Provided passage:
Thanks Vector.  Yeah I wouldn't dare try a placebo, I'm sure it may convince him for a while that he's cured, but I'm pretty sure he has a real problem and it would come back regardless of whether he thought it was gone.  The official name of it is schizophrenia paranoia, he takes medication to help him function (his condition was bad enough that if medication were not possible, we probably would have institutionalized him :/).  He hears voices, feels things touching him that aren't there, has trouble with math beyond simple addition/subtraction/division/multiplication, is probably very forgetful (we often discuss the same things a few times a week, he acknowledges that we do that but insists the repetition helps), has trouble doing things on time and keeping a regular schedule, although he's teaching a class and working in a cafe now, so he's learning how to get around that. 

He used to believe demons are reprogrammed his family to ignore him (he'd get weird enough that we had no idea how to talk to him), would break things, flip out for no apparent reason, or was easily provoked to anger.  Now he's given up the demon thing (although he always asks me about it "just to make sure"), is relatively calm now but instead, he often starts crying out of nowhere, especially after he yawns.  I never ask why he cries, but the few times my mom did, he said "it's getting dark outside" and at a different time, "I miss grandpa" (that grandpa has been gone for... 15 years now?)
Ah, this is a tricky case. Paranoid Schizophrenia is a bitch to deal with, but it's not impossible to subdue. Schizophrenia, by my perspective, is not a mental illness, but a way to better oneself mentally; but it requires some serious development in order to prevent it from causing harm. Short answer is, it is, in fact, uncurable; however, it's not necessarily a bad thing. It just needs to be controlled by the person that has it in the first place. Sorta like taking responsibility for one's own self. As bad the advice may sound, medication will only numb the pain, or turn him into a zombie (some sad cases there are), and he wouldn't be able to confront the problem head-on as easily, along with everyone else.

But according to the description, it's a layered case. One part of it is really in tune to awareness (why the paranoid part), and another part is really well tuned to creativity/imagination (which explains the demons' reprogramming thing previously, as well as voices and feeling touched). The harmonization of these two is a bad reaction if not in check by the person that has the problem.

What to do:
**a)** Answer these questions using the schizophrenia discussion:
(i) Where does the person described work now?
(ii) What two things did he say on the few occasions the mom asked why he was crying?
(iii) According to the reply, what will medication do?
**b)** Write the next few sentences of the schizophrenia discussion, starting after its final sentence.

Given data:
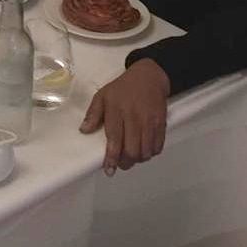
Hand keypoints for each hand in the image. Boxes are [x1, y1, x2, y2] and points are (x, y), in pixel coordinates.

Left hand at [79, 58, 170, 175]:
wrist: (149, 77)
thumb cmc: (123, 88)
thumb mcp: (103, 95)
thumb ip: (93, 113)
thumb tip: (84, 130)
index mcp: (117, 111)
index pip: (115, 139)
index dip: (112, 157)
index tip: (108, 169)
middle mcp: (134, 118)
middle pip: (132, 150)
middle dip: (125, 162)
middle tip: (120, 164)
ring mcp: (150, 122)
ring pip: (146, 151)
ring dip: (138, 160)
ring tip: (130, 157)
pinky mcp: (161, 124)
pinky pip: (158, 146)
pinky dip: (150, 153)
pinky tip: (143, 150)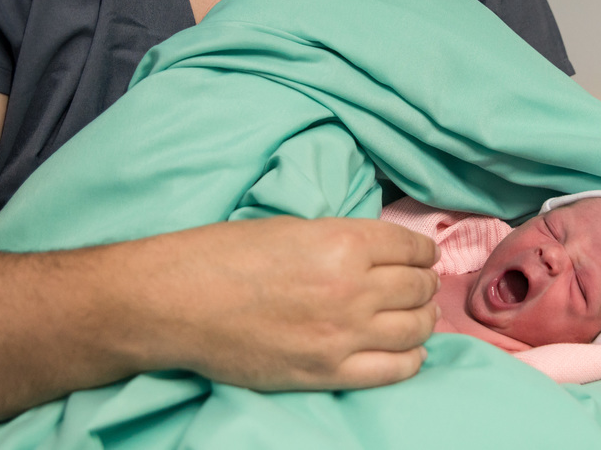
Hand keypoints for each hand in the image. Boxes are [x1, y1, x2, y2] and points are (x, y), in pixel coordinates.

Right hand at [121, 215, 440, 390]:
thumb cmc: (224, 255)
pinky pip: (394, 370)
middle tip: (420, 283)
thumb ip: (341, 241)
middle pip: (417, 287)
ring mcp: (343, 336)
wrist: (177, 302)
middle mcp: (352, 289)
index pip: (410, 248)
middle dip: (423, 282)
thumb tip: (378, 253)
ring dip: (423, 318)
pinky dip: (410, 358)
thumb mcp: (292, 228)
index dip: (422, 251)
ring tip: (420, 315)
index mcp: (343, 243)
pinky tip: (408, 350)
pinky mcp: (327, 372)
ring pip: (415, 328)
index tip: (422, 255)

Outputs in order:
**a)**
(i) He teaches a class and works in a cafe.
(ii) He said "it's getting dark outside" one time and "I miss grandpa" another time.
(iii) It will only numb the pain or turn him into a zombie.

**b)**
It sounds like his mind is very much in tune with his imagination; but he isn't aware of it, and if his mind wanders too much without his direct attention, he can easily lose it, sliding his problem more towards paranoia, than as an unique ability involving imagination. Simple solution, provided he's capable: art. Let him extract his experiences and such in any way shape or form that he can. Let him be able to manifest his mind-sight to the point that he's capable to being aware he's in complete control of it. Let him make sculptures, draw crazy-ass pictures, write stories of his experiences, anything.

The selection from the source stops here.